Southern nights / Allen Toussaint
Southern nights / Allen Toussaint letra y traducción
El adjetivo “galáctico” y el desempeño literario de Isaac Asimov casan por varias razones, una de ellas la cantidad pura y dura. Publicó más de trescientos libros, de los que “apenas” sesenta son de ciencia ficción. Escribió virtualmente sobre todo, y cuando digo “todo” no me refiero solo a ciencia (astronomía, química, matemáticas, física, biología…), que es lo que cabría esperar en un doctor en bioquímica: firmó sendas guías, en dos volúmenes, a la Biblia y a la obra de Shakespeare; anotó El paraíso perdido y Don Juan, entre otros clásicos; produjo una historia universal en catorce tomos… Por tener tiene hasta un ensayo, Opus 100 (con sus pertinentes secuelas Opus 200 y Opus 300), donde explica de qué tratan… ¡sus cien primeras obras!
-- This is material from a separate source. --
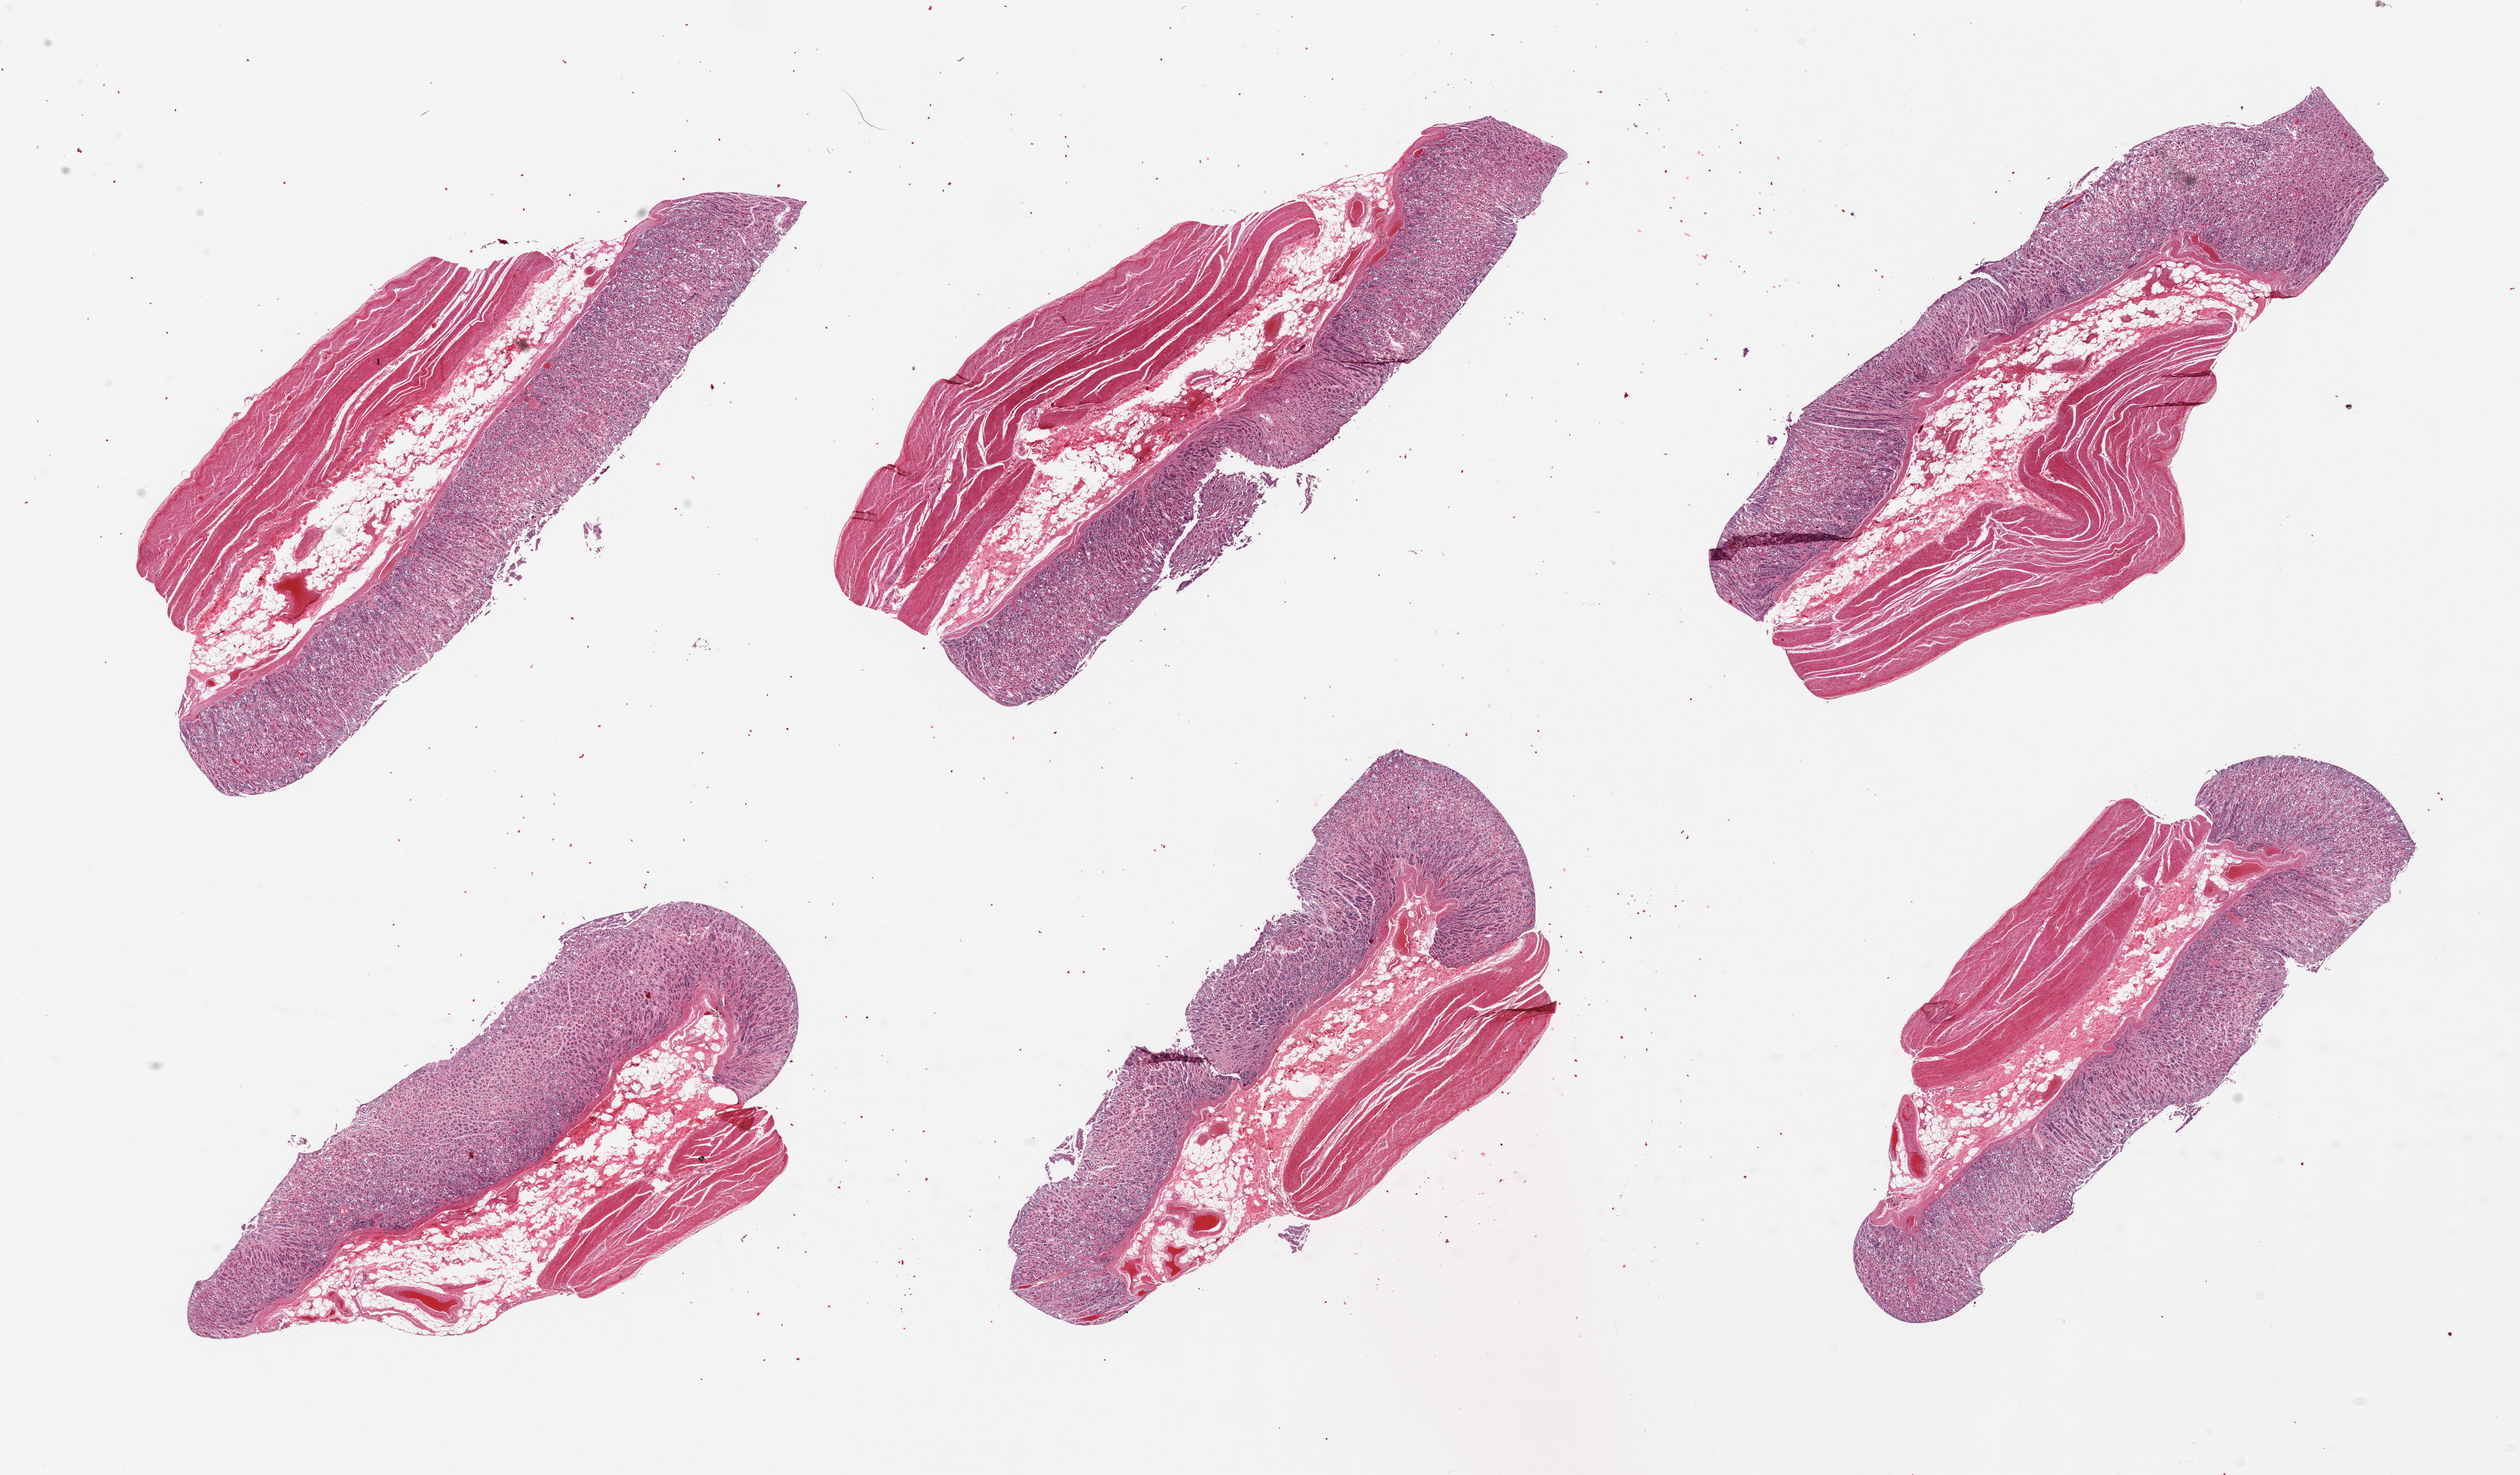
Digitized haematoxylin and eosin-stained section, brightfield, low-resolution overview of the scanned area, about 31.5 x 18.4 mm (slide scanned at 20x). PAXgene-fixed, paraffin-embedded tissue. Sampled site (target tissue): stomach. Donor tissue sample. Donor sex: male.
• review note (as recorded): pieces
En el sentido anterior el más galáctico de todos los compositores ajedrecísticos es sin duda el gran maestro ucraniano, posteriormente afincado en Moscú, donde ejerció como profesor de matemáticas, Ernest Levonovich Pogosyant (1935-1990). Se le atribuyen, quizá con cierta generosidad, hasta 6500 estudios y problemas, de los que se publicaron 4500. (No, no sobran ceros en las cifras anteriores; y no, no me he equivocado en las fechas; murió a la relativamente temprana edad de 55 años). Por si fuera poco, escribió unos 4000 poemas y aforismos, aunque esta estimación es ya más gratuita porque la mayoría quedaron sin publicar. Tal desmesurada fecundidad tiene una curiosa explicación. Pogosyants fue un hombre bastante ingenuo, comunista de corazón, que en su juventud cometió la tremenda torpeza de criticar a Aleksandr Shelepin, jefe del KGB entre 1958 y 1961. Como consecuencia fue arrestado, sentenciado e internado en un hospital psiquiátrico. Las sustancias que le administraron para que recuperara la “cordura” le provocaron, como efecto secundario, un severo insomnio que le acompañó el resto de su vida. Un drama en lo personal, una bendición para los aficionados al ajedrez, pues fue durante esas noches en vela cuando concibió muchas de sus más apreciadas composiciones.
De entre sus incontables estudios el de abajo es de los más citados, y en él son perfectamente visibles las tres claves de bóveda del ideario de Pogosyants, claridad, ritmo y paradoja, que son también las virtudes que adornan la prosa del mejor Asimov. Por no decir que el modo en que las blancas, con dama de menos, escapan de su tremendo enredo, rivaliza en astucia y cálculo con las tretas psicohistóricas de Hari Seldon.
Sublime el estudio y gran carrera de los peones. Las primeras jugadas parecen forzadas por lo que el golpe final es tenía que ser ” galáctico ”.
¡Me alegro de que te haya gustado! Otras veces opto por cosas más “barrocas” pero este estudio, con esa posición de partida tan natural, tiene la belleza diáfana de los campos castellanos.